_Directions for this task_. Could the entries below be transcribed word for word, with the pictures omitted?

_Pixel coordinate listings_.
◆ ◆ ◆ ◆

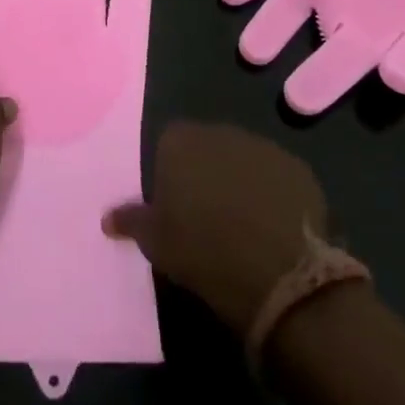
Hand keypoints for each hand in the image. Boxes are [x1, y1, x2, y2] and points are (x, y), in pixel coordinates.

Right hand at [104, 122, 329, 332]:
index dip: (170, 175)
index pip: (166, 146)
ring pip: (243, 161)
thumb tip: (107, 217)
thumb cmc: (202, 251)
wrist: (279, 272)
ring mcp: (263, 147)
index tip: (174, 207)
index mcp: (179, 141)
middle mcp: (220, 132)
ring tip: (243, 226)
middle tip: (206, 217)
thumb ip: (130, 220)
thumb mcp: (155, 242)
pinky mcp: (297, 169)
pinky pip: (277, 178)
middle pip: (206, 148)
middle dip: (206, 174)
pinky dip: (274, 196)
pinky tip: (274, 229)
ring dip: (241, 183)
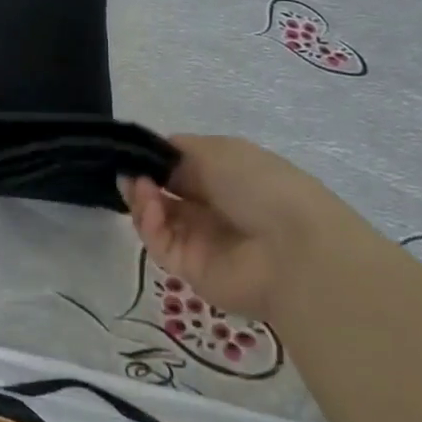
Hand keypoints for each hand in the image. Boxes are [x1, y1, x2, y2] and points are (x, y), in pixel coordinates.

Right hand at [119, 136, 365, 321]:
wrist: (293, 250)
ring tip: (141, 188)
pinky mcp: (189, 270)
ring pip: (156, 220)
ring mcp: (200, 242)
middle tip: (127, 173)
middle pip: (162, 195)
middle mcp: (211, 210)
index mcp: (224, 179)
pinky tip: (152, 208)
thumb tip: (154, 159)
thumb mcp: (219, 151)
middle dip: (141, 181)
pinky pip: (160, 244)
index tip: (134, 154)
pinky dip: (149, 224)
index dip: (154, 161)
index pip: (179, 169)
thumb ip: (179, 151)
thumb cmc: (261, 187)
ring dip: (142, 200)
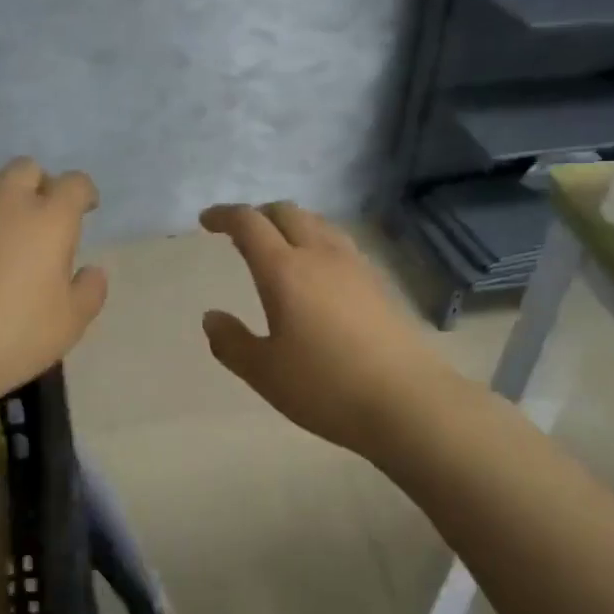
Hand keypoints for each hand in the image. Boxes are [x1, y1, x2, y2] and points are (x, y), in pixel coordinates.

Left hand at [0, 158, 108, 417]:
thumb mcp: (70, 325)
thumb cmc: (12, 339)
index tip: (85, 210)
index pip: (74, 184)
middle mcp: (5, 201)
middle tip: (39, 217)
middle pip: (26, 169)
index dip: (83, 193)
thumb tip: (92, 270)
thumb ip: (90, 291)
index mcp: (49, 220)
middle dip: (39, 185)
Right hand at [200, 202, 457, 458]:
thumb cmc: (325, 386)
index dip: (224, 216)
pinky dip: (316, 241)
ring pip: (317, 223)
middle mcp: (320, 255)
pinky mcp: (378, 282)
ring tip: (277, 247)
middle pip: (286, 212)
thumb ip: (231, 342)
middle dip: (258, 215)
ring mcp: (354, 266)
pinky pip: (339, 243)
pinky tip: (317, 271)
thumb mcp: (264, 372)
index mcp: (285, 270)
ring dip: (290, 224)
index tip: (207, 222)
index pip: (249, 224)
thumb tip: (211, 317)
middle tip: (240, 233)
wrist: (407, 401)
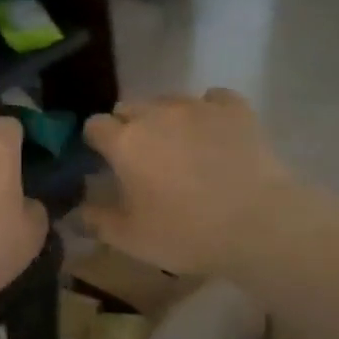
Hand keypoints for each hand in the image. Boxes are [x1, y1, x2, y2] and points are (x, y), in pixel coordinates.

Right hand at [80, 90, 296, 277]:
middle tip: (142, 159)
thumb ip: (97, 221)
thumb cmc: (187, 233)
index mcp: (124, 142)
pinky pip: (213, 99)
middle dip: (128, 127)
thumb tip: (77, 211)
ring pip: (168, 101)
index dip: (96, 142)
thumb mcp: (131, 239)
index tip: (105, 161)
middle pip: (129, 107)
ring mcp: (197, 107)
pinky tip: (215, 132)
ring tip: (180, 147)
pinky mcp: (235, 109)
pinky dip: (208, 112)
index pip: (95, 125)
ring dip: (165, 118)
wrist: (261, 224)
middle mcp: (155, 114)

◆ ◆ ◆ ◆

_Response box_.
Hand keypoints for each hand in the image. Boxes are [x1, y1, x2, y2] and points are (x, y), in pixel coordinates.

Right hand at [104, 122, 329, 332]:
index dip: (170, 175)
index pip: (166, 146)
ring pip: (243, 161)
thumb tip: (107, 217)
thumb cmc: (202, 251)
wrist: (279, 272)
ring mcp: (263, 147)
index tip: (174, 207)
index mcp: (179, 141)
middle mcp: (220, 132)
ring tip: (243, 226)
middle tip: (206, 217)
thumb ip: (130, 220)
thumb mcp: (155, 242)
pinky mcp: (297, 169)
pinky pip: (277, 178)
middle pip: (206, 148)
middle dip: (206, 174)
pinky dip: (274, 196)
pinky tip: (274, 229)
ring dip: (241, 183)
Hand keypoints for each hand in the image. Boxes are [x1, y1, x2, y2] and points are (x, y), in pixel coordinates.

Right hand at [119, 136, 365, 321]:
wrist: (293, 250)
ring tip: (141, 188)
pinky mcp: (189, 270)
ring pip: (156, 220)
ring mcp: (200, 242)
middle tip: (127, 173)
middle pip: (162, 195)
middle mcp: (211, 210)
index mcp: (224, 179)
pinky tip: (152, 208)
thumb tip: (154, 159)
thumb mcp: (219, 151)
middle dip: (141, 181)
pinky pip: (160, 244)
index tip: (134, 154)
pinky dip: (149, 224)
index dip: (154, 161)
index pip: (179, 169)
thumb ip: (179, 151)
thumb cmc: (261, 187)
ring dip: (142, 200)
Hand keypoints for each hand in the image. Boxes are [x1, y1, x2, y2] and points are (x, y), in pixel coordinates.

Left hand at [0, 158, 108, 417]:
thumb mcp: (70, 325)
thumb cmc: (12, 339)
index tip: (85, 210)
index pip: (74, 184)
middle mcp: (5, 201)
middle tip: (39, 217)
middle pip: (26, 169)
index dip: (83, 193)
thumb tip: (92, 270)
thumb ip: (90, 291)
index mcp: (49, 220)
middle dip: (39, 185)
Right hand at [200, 202, 457, 458]:
thumb cmc: (325, 386)
index dip: (224, 216)
pinky dip: (316, 241)
ring pip: (317, 223)
middle mcp: (320, 255)
pinky mcp: (378, 282)
ring tip: (277, 247)
middle pip: (286, 212)
thumb ip: (231, 342)
middle dip: (258, 215)
ring mcp: (354, 266)
pinky pip: (339, 243)
pinky tip: (317, 271)
thumb mcp: (264, 372)
index mcp: (285, 270)
ring dip: (290, 224)
index tip: (207, 222)
index pip: (249, 224)
thumb tip: (211, 317)
middle tip: (240, 233)
wrist: (407, 401)
Hand keypoints for each hand in the image. Boxes are [x1, y1, x2, y2] and points are (x, y), in pixel coordinates.

Right hand at [80, 90, 296, 277]:
middle tip: (142, 159)
thumb ip: (97, 221)
thumb cmc: (187, 233)
index mcp: (124, 142)
pinky pip: (213, 99)
middle dip: (128, 127)
thumb tip: (77, 211)
ring pip: (168, 101)
index dip: (96, 142)
thumb mcp: (131, 239)
index tip: (105, 161)
middle pip: (129, 107)
ring mcp: (197, 107)
pinky tip: (215, 132)
ring tip: (180, 147)
pinky mcp: (235, 109)
pinky dip: (208, 112)
index pip: (95, 125)
ring dip: (165, 118)
wrist: (261, 224)
middle mcp: (155, 114)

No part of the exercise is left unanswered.